O indicador representa o conjunto de bens e serviços produzidos no país e é usado para medir o desempenho da economia. Segundo o levantamento, a agropecuária foi o principal motor da atividade econômica em 2025.

Após a divulgação dos dados, a Secretaria de Política Econômica (SPE) do Ministério da Fazenda publicou ranking com o desempenho das 16 economias do G20 que já apresentaram resultados consolidados do ano. A liderança ficou com a Índia, com alta de 7,5% na comparação com 2024. O Brasil aparece logo à frente dos Estados Unidos, que cresceram 2,2%.

Confira o ranking:

1º) Índia: 7,5%
2º) Indonésia: 5,1%
3º) China: 5%
4º) Arábia Saudita: 4,5%
5º) Turquia: 3,6%
6º) Brasil: 2,3%
7º) EUA: 2,2%
8º) Canadá: 1,7%
9º) União Europeia: 1,6%
10º) Reino Unido: 1,4%
11º) Japão: 1,1%
12º) Coreia do Sul: 1%
13º) França: 0,9%
14º) Itália: 0,7%
15º) México: 0,6%
16º) Alemanha: 0,4%

Desaceleração

Apesar do desempenho positivo, o resultado indica perda de ritmo. Em 2024, o crescimento havia sido de 3,4%. Com isso, 2025 marca o quinto ano consecutivo de expansão, mas em trajetória mais moderada.

Técnicos do Ministério da Fazenda atribuem a desaceleração à política de juros elevados adotada ao longo do ano. “Esse movimento indica que a política monetária contracionista exerceu impacto relevante sobre a atividade, contribuindo para o fechamento do hiato do produto”, afirma o estudo.

O chamado hiato do produto mede a capacidade de crescimento da economia sem pressionar a inflação. Segundo a SPE, o fechamento desse hiato indica que os juros mais altos reduziram o consumo e ajudaram a conter a alta de preços.

Juros e inflação

Desde setembro de 2024, o Comitê de Política Monetária (Copom) do Banco Central do Brasil elevou a taxa básica de juros, a Selic, até atingir 15% ao ano em junho de 2025. O patamar é o mais alto desde julho de 2006, quando estava em 15,25% ao ano.

A Selic influencia as demais taxas de juros do país. Em nível elevado, encarece o crédito e desestimula investimentos e consumo. A medida busca conter a inflação, que permaneceu durante quase todo o ano acima da meta oficial de 3%, com tolerância de 1,5 ponto percentual para cima ou para baixo.

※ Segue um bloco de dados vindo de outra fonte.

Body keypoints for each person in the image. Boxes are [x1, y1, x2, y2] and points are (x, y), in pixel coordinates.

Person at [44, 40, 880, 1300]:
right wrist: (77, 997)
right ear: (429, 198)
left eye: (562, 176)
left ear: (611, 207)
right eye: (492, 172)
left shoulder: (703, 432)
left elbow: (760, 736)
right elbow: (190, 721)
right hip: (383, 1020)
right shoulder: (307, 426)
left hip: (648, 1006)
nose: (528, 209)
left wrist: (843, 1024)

O efeito esperado é a redução da demanda e o arrefecimento dos preços. Por outro lado, a atividade econômica tende a perder força. “A perda de fôlego tornou-se mais evidente no segundo semestre, quando a atividade permaneceu praticamente estável em relação ao primeiro”, aponta o boletim da SPE.

Apesar do ambiente restritivo, 2025 terminou com a menor taxa de desemprego da série histórica do IBGE.

Projeção para 2026

O Copom já informou que pretende iniciar o ciclo de corte da Selic na próxima reunião, marcada para os dias 17 e 18 de março. Nesta terça-feira, o ministro da Fazenda, Fernando Haddad (PT), avaliou que o conflito no Oriente Médio envolvendo o Irã não deve impedir a redução dos juros.

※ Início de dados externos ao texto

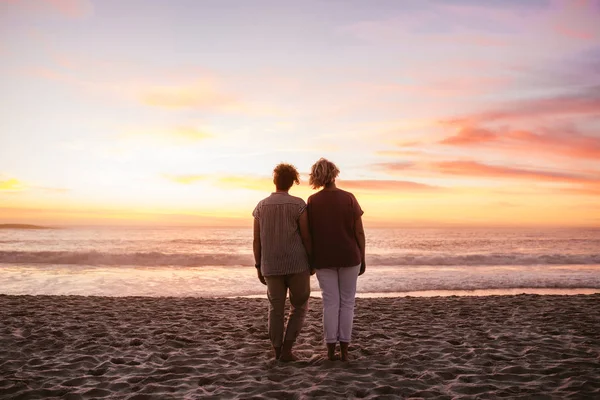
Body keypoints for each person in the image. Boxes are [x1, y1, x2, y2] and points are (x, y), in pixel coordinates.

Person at [307, 158, 366, 362]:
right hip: (350, 255)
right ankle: (345, 351)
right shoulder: (349, 198)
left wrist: (310, 258)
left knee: (330, 303)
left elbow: (310, 233)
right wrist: (363, 256)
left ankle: (331, 351)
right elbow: (358, 231)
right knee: (347, 303)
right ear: (335, 174)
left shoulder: (313, 201)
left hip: (323, 258)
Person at [252, 163, 313, 361]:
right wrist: (312, 261)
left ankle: (277, 350)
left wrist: (258, 265)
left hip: (271, 265)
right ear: (293, 182)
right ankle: (287, 350)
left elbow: (257, 240)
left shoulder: (261, 206)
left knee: (275, 309)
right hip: (297, 264)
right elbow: (306, 237)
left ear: (274, 181)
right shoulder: (299, 205)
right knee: (299, 306)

Para 2026, a SPE projeta crescimento de 2,3% do PIB. “A expectativa é de desaceleração acentuada da agropecuária, compensada por maior ritmo de crescimento da indústria e dos serviços”, projeta a SPE.

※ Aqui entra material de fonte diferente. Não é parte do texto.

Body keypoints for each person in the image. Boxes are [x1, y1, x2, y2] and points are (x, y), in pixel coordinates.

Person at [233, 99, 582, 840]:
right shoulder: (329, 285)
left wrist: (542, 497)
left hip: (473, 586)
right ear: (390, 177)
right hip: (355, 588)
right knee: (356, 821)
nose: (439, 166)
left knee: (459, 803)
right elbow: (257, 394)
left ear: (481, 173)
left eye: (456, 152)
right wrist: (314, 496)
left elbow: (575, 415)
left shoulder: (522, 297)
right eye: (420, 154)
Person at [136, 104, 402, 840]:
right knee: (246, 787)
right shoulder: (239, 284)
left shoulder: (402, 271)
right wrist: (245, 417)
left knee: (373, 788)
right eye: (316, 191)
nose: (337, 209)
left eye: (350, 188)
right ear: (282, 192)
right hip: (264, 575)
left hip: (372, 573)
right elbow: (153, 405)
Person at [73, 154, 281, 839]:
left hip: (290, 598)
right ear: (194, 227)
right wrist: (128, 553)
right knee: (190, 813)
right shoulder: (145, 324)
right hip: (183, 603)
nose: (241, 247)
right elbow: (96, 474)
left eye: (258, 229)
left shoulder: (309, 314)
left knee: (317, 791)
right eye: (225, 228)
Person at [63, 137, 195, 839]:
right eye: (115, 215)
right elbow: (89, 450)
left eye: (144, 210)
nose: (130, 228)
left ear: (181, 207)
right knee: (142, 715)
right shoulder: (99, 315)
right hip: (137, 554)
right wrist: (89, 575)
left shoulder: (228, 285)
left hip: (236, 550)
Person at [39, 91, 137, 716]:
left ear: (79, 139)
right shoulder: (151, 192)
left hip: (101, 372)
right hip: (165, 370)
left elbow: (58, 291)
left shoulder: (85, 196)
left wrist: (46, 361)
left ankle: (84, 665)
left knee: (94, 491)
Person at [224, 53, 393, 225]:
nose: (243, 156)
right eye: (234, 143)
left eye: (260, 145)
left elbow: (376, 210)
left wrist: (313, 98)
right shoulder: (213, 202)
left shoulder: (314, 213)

Segundo o boletim, a possível queda dos juros deve estimular a indústria e a construção. A isenção de imposto de renda para quem recebe até R$ 5 mil mensais, em vigor desde o início do ano, também é apontada como fator de impulso. “Para os serviços, a expectativa também é de maior crescimento, impulsionado pela reforma da tributação sobre a renda e pela expansão do crédito consignado para o trabalhador privado, além da resiliência do mercado de trabalho”, sustenta o boletim.